RECORD EXTRACTS

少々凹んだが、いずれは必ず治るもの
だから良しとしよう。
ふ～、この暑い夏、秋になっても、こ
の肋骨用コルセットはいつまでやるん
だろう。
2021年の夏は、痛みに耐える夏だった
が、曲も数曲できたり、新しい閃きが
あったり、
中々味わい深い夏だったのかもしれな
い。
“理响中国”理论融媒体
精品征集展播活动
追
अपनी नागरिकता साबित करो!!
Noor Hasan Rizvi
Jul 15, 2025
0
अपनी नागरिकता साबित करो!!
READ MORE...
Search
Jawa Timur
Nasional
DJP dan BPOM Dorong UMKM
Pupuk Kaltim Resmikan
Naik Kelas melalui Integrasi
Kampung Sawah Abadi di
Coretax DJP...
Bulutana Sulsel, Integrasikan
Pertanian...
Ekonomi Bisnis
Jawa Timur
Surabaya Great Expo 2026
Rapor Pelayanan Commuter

...

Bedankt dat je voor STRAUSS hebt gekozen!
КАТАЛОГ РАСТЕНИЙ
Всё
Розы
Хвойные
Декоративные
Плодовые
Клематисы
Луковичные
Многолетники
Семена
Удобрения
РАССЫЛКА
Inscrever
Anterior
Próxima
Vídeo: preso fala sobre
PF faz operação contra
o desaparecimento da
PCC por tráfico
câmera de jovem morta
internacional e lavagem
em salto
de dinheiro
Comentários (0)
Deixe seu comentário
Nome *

--

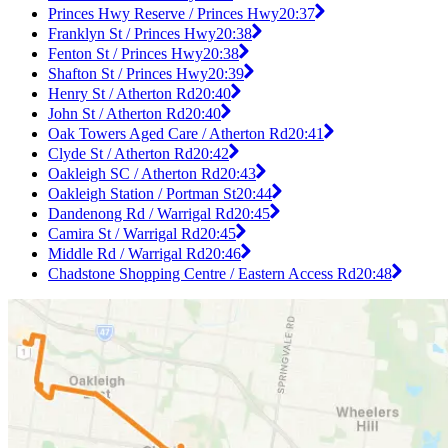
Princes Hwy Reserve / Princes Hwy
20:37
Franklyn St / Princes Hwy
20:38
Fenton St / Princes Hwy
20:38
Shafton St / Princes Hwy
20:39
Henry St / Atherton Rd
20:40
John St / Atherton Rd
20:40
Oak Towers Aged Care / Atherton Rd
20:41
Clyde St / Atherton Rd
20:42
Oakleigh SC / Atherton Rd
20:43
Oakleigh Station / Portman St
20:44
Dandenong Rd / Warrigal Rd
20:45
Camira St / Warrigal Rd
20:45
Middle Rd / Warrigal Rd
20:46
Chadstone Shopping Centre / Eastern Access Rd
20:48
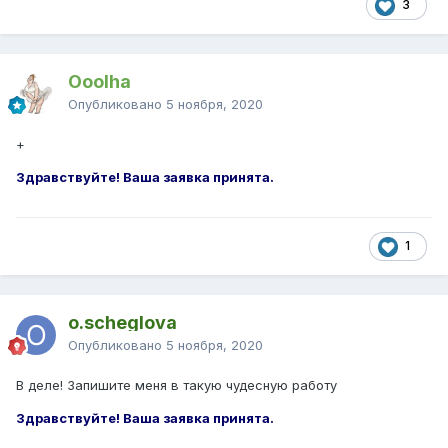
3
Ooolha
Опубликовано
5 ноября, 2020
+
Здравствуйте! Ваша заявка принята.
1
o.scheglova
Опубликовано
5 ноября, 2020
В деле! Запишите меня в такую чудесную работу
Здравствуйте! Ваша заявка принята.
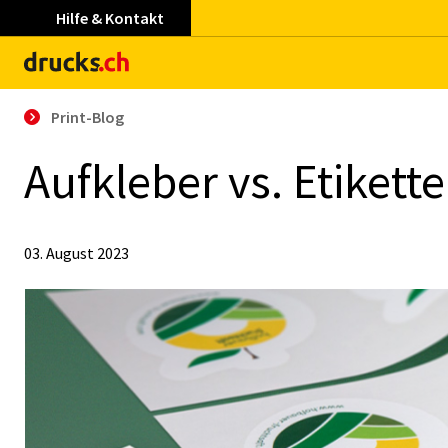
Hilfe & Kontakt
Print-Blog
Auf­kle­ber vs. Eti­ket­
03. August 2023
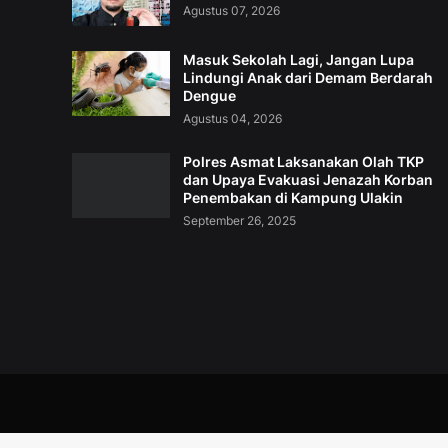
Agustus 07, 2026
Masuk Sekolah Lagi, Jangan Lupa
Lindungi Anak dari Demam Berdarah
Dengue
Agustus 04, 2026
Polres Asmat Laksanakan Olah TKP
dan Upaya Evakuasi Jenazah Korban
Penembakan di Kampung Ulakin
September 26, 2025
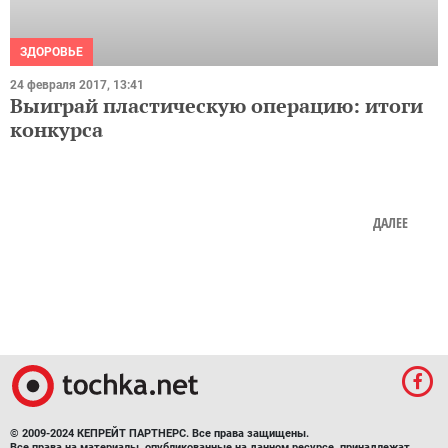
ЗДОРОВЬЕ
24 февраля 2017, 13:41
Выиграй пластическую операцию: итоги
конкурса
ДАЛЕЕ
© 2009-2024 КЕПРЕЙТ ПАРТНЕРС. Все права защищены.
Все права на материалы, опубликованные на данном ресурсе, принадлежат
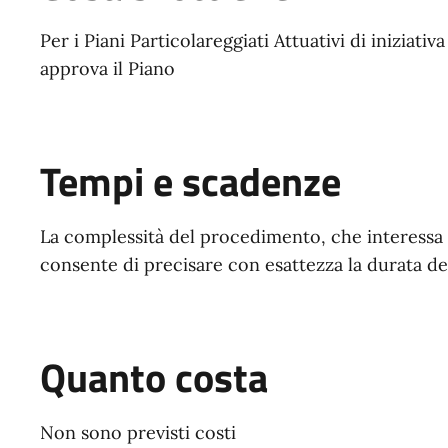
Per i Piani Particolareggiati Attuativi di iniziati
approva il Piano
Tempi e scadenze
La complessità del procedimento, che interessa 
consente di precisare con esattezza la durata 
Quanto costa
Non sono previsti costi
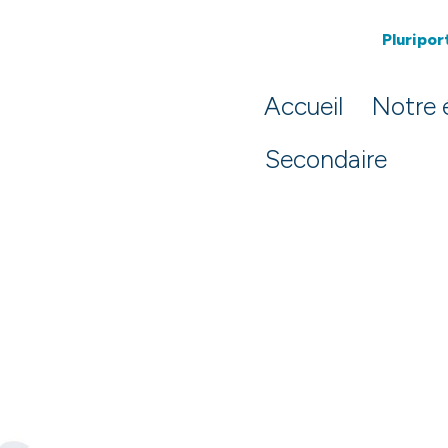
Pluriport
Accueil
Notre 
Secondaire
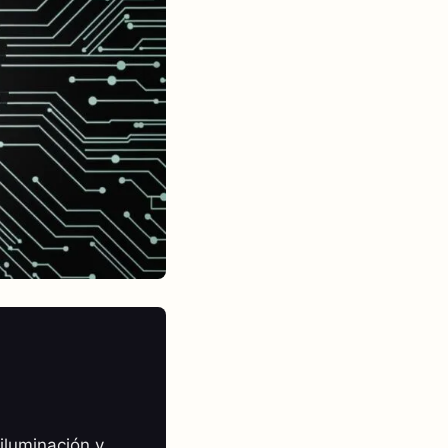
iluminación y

TASK ITEM
Copy the items line for line, beginning at the line that has "Hilfe & Kontakt" and stopping after the line that has "iluminación y". Leave the pictures out.

ANSWER TO THE PROBLEM
Hilfe & Kontakt
Print-Blog
Auf­kle­ber vs. Eti­ket­
03. August 2023
Agustus 07, 2026
Masuk Sekolah Lagi, Jangan Lupa
Lindungi Anak dari Demam Berdarah
Dengue
Agustus 04, 2026
Polres Asmat Laksanakan Olah TKP
dan Upaya Evakuasi Jenazah Korban
Penembakan di Kampung Ulakin
September 26, 2025
ЗДОРОВЬЕ
24 февраля 2017, 13:41
Выиграй пластическую операцию: итоги
конкурса
ДАЛЕЕ
© 2009-2024 КЕПРЕЙТ ПАРТНЕРС. Все права защищены.
Все права на материалы, опубликованные на данном ресурсе, принадлежат
Per i Piani Particolareggiati Attuativi di iniziati
approva il Piano
Tempi e scadenze
La complessità del procedimento, che interessa 
consente di precisare con esattezza la durata 
Quanto costa
Non sono previsti costi
Pluriport
Accueil
Notre 
Secondaire
iluminación y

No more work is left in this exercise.